Friday, May 3, 2013

13. Matopos Symphony



Really good music is characterized by the story it tells and the depth of the story is often created by the punctuation - the silences between the important parts in which there is time for your imagination to color in the extra spaces. At first glance the boulders in Matopos seem to be randomly distributed but when you look carefully there is rhythm, rhythm in their distribution and placement. The huge stones provide the overall rhythm, while the smaller components, the clumps of trees and thicker vegetation along the drainage lines, provide the support music. Individual trees and grasses are the backstage singers and minor instruments and all of them contribute to an immense symphony…

Early morning, the orchestra members clean their instruments, gently tune them, and find their place on stage. When you wake up early, and perhaps go scratch amongst the embers to blow a little warmth into the fire, you hear them slowly, almost self consciously, initiating their role as young members of the cast. The other morning I was looking over the lake as the first light struck a chord on the still water. Almost at once a group of firefinches cleaned their tiny instruments and after a few haphazard attempts got their act together and were engaged in a predawn ensemble of soft melodious sounds, almost as soothing as the first warm coffee over my own hoarse voice. As their endeavors intensified and they became more bold, they seemed to trigger a series of other feathered musicians who either reluctantly started talking amongst each other like the guinea fowl or contributed more boldly like the early morning black colored barbet duet. And then the light on the black water reflects the sky and suddenly it is day and everybody contributes with great vigor.
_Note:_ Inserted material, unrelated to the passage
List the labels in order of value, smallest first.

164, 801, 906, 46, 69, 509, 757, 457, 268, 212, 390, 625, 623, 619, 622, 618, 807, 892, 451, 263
It is an amazing time, when the orchestra is all settled and the conductor has that lovely expectant expression. He raises his hands and all is quiet. You know what is about to happen. The babblers have fallen from their midnight perches and drop to the ground in a great joyous chorus. The conductor’s hair fall over his face and he closes his eyes. On cue, a fish eagle calls and the trumpeters bring a earthly melancholy to the tune - this is the music of life! 
I walk down to the water and the mood changes. The sounds from the water birds are soft like the feathers of the cattle egret. The rhythmic wingbeats of some white-faced ducks sweep past in unison. They circle around as the conductor coordinates their flight and then a burst of whistles mixes with the sound of gently parting water as their aerial course transitions into the new medium. The music itself slowly changes. It becomes the gentle stuff you often hear in really good restaurants. Its there and it is good, but it does not penetrate the mind, only the heart.

Very little is out of place here. Even the barks of a distant troop of baboons are welcomed.  The piano man looks up and sensing the new mood produces a new gutsy rhythm and the young baboons climber over their rheumatism-ridden grandmothers who are searching for a spot of limelight to warm their old bony hips. An almost inaudible buzz draws my attention closer and a brightly dressed dragonfly warms his thorax muscles and prepares for his early morning aerial assault on some unsuspecting insect.

I realize my intense connection with this world. Each and every one of these sounds, like the love songs of our younger days, reminds me of an important phase or event of my life. The memories of a lifetime can be wrapped up in the sounds of a single day. The guinea fowl’s song belongs in the same place in my heart as my grandfather’s big hands, his smoky beard and the gentle laugh in his eyes as he used to guide me on my first hunts as a child. The rhapsody of frogs near the water takes me back to nighttime fishing with my father, quietly being together and satisfied with each other’s presence. The cattle egrets tell me of the not-so-distant Ndebele farmers, their cattle still safely in the wooden kraals. I see the steam being blown from their noses, their bells will begin to toll soon. Later today the cicadas will take me back to my days in the southern Kalahari, the incessantly hot and endless desert. I smiled deeply inside the first time a barking gecko announced its presence here in Matobo too. The high cry of the eagles takes me back to my days at university and my ornithologist friends with their falcons and eagles. Tonight the owls will take me back to my young boy-man days, alone in my own private outside room, a simple place with a corrugated iron roof, where I became a man listening to the owls and the nightjars, the air often punctuated with the calls of jackal or the lonely whoop of a hyena. That is the best part of my day, the night, when the large groups of musicians have gone to bed, and only the smaller quartet of owls and crickets play their chamber music while we sip deep red wine and let the stars keep score of the day’s events.